"Brittle" Diabetic...out-date-term or term doctors' don't see much of"

I seen a post about this on another diabetic website and thought I’d write a post about it being a diagnosed “brittle” diabetic. I was told I was a “brittle” diabetic from the beginning when my numbers were all over the place. I wasn’t this way when I was on the insulin pump but because of a loss of insurance I am not able to be on one anymore. I have to get my medicine either generic or through patient assistance programs. I only qualify for this as long as I am living with my mom, her husband, my brother, and my husband. My husband is the only one that works. My mom’s husband gets $600 for Social Security Disability. I am currently not able to work and waiting to hear about Disabled Medicaid (that’s what Utah offers to those of use who don’t have kids), my brother is 17 (high school drop out, can’t understand anything for the GED, won’t get a job and is partially blind because of a hereditary disease that hits the males in the family) and there has been no jobs for my mom’s area of work so she is going back to school. So things are a little difficult money wise to spend on medications.

I was told a few months ago by my doctor that I am a “brittle” diabetic after looking at my log books. I am fine in the morning then raise up, then go back down, then go back up and so on, so forth. Its always been like this. That’s why it was a joint decision for me to talk to a diabetes educator about Symlin since the doctor that I used to see has just finished his residency and is leaving the clinic that I normally go to. He was really good for being a resident and if I had insurance I could go and still see him at his new clinic. But seeing a new endocrinologist would be a lot better for me. I used to see one before I lost my insurance and they always had better luck with it. Though I know that they are going to push for an insulin pump.

Anyways, I don’t think “brittle” diabetic is an out-dated term. I think its because people who have good control over their diabetes have good insurance and are able to control it. I also think doctors’ don’t see it because there are diabetics without insurance that can only go to the doctor to get their refills on the medicine.

Good points!

My mom was considered a “brittle diabetic” - I could see her blood sugars go from the 40’s to the 400’s in just a few minutes. I think (in my uneducated, but much experienced opinion grin) that there are WAY more than two or three types of diabetes. I think some people are much more strongly affected in their blood sugars by forces beyond diet/exercise/medication. Stress, hormones - heck, maybe even barometric pressure - who knows!

I would also assume that we hear this term less and less because (Thank God!) technology is beginning to offer tighter control and better testing - so incremental changes can be implemented quickly enough to make a difference, rather than dealing with the high or low after the fact… So - yes - I think “brittle diabetic” is a term that is on it’s way out - though there are still and will continue to be diabetics who have a MUCH more difficult time controlling their glucose levels (through no fault of their own) than others…

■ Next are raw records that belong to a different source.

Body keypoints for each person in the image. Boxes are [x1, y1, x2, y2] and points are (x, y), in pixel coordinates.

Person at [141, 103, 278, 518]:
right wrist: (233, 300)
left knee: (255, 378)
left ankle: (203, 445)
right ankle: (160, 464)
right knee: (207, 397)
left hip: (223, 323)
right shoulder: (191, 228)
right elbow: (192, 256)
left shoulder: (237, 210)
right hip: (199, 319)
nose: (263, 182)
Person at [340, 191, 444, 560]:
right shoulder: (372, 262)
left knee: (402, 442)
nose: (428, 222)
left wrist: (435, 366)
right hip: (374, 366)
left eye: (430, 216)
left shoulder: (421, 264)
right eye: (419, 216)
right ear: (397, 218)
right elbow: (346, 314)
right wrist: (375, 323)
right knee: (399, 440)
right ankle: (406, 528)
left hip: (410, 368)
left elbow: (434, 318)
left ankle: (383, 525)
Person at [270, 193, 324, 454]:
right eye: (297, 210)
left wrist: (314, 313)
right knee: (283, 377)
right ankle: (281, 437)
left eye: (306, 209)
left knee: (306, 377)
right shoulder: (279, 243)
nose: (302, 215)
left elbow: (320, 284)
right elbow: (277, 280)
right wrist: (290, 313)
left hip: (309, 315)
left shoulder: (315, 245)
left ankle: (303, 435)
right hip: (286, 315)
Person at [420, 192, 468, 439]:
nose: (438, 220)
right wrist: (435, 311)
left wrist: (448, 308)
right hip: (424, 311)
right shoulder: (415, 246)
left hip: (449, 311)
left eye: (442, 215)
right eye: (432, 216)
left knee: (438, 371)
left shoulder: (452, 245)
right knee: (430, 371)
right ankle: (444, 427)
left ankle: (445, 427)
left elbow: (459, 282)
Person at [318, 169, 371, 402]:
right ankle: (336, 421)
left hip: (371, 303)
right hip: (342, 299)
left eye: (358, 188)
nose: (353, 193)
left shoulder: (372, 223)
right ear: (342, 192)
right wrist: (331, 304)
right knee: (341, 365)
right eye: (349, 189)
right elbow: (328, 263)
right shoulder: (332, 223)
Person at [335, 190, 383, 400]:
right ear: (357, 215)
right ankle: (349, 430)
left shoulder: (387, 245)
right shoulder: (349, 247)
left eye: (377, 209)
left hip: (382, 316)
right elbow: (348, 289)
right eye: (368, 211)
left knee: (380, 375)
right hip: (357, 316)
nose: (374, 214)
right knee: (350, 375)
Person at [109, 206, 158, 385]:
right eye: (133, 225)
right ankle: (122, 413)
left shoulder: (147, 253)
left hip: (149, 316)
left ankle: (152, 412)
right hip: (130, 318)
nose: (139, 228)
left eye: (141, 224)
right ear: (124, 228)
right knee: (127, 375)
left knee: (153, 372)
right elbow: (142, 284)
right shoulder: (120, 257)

I think that is good in a way - the term “brittle diabetes” could tend to give people a sense of helplessness - a feeling that control is beyond them by nature of their disease or condition - However, a term that gives some respect to the person who has a much more challenging type of diabetes would be nice… as well as helping to absolve them of the sense of guilt and responsibility that many of us have when we see our numbers act in unpredictable ways…

Best wishes!

I had been told I was a brittle diabetic, and I felt offended by that term. I had really good A1c’s even without insurance, the problem was it wasn’t as well managed as it is now that I am on a pump, I heard that there is also a way you can get help to finance your pump through the company, but I think that’s if you are a student and working.

The term used by the medical profession is “Labile” diabetes, not brittle. By that, they mean that a person has a type of diabetes when a person’s blood glucose level often swings quickly from high to low and from low to high in spite of following prescribed treatment protocols.